Lunch, the best school food I ever had, was eaten in a classroom in the senior school under the tutelage of Miss Pitkin-Pratt, Mrs Latent-Orient departing for a while from school, and then we resumed BBC listening or had lessons of a more conventional kind. In our previous school, ‘sums’ or maths had been an unwelcome and insistently daily occurrence, but at the new school it was a rarity and was left until after 3:00 p.m., taught by Mrs Latent-Orient with Miss Pitkin-Pratt back in her own classroom with her charges. I seem to recall that sums may have occurred once or twice a week, sometimes less often than once a week and was speedily curtailed by the tolling of the school bell for the ending of the school day.
Wednesday afternoons were devoted to some kind of sports, football, cricket, running and athletics. We were usually ‘taken’ by a prefect or senior boy from the upper school, but occasionally, perhaps if one was not available, Miss Pitkin-Pratt ‘took’ us. I well recall on a couple of occasions that she attempted rather unsurely to referee soccer in mid-height high-heel shoes, with frequent glances down at the increasingly caked footwear and bespattered nylon stockings.
Mrs Latent-Orient knew that she faced some parental criticism and sought affirmation of her status by quite frequently demanding of me in open class which I liked better, my previous school or hers. Somehow, my complaints must have reached her ear. Each time my courage failed me and I lied affirming that her setup was better.
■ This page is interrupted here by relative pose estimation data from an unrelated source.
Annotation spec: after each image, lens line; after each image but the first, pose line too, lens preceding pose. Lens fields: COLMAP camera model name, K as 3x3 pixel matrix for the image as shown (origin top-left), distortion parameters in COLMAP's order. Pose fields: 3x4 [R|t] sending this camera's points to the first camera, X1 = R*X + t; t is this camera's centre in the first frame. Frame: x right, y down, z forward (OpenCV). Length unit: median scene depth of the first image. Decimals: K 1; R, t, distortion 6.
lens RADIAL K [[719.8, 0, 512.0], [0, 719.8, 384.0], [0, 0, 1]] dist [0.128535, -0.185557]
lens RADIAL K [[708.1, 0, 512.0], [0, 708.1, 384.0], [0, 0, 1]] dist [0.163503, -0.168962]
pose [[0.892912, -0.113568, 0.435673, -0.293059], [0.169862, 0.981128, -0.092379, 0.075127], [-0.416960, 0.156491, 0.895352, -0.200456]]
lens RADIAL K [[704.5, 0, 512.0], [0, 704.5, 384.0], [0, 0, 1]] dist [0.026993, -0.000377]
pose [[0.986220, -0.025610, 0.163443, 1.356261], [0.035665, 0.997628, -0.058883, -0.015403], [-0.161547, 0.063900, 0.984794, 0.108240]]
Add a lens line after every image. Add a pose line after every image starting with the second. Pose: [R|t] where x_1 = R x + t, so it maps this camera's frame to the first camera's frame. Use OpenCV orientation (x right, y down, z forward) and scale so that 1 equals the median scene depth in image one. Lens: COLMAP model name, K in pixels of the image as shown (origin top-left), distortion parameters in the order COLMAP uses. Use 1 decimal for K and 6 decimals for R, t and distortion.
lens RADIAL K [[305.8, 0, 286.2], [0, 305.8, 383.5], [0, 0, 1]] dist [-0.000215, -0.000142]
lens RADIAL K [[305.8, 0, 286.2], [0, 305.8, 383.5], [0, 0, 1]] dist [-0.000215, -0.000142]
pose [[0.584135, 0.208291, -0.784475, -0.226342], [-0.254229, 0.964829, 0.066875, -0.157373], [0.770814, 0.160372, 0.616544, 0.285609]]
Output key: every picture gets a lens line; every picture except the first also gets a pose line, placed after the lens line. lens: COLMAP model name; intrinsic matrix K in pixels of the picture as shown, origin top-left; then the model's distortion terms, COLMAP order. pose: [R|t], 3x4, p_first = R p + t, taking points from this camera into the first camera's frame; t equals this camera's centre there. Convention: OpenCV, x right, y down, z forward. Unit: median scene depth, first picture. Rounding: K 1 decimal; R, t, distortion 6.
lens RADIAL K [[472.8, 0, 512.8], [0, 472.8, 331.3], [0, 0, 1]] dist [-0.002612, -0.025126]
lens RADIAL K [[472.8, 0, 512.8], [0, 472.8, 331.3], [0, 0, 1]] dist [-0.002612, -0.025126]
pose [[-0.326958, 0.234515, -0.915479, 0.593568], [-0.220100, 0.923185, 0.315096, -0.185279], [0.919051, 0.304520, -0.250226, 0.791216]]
That familiar look of satisfaction passed across her face as the scent of vindication or victory was apparent and she allowed a pause for the declaration to sink in among the boys.
Some parents complained bitterly at the failings of Mrs Latent-Orient. The headmaster, one Major Corbey, such a martinet with the senior boys and sometimes us too, could never find it within himself to address one of the deficit elements in the school’s good name. He always told those who felt concern that he was looking for a ‘nice way’ of handling the problem. Nothing ever happened until Widow Latent-Orient remarried and was whisked away by a man who used to hang around at lunch time and after school to a new life at the end of that school year. Miss Pitkin-Pratt was left free to realise her potential as the more efficient teacher which she was when left to her own devices and desires. A new male departmental head replaced Mrs Latent-Orient and in due course a romance blossomed between him and Miss Pitkin-Pratt, duly consummated in holy matrimony.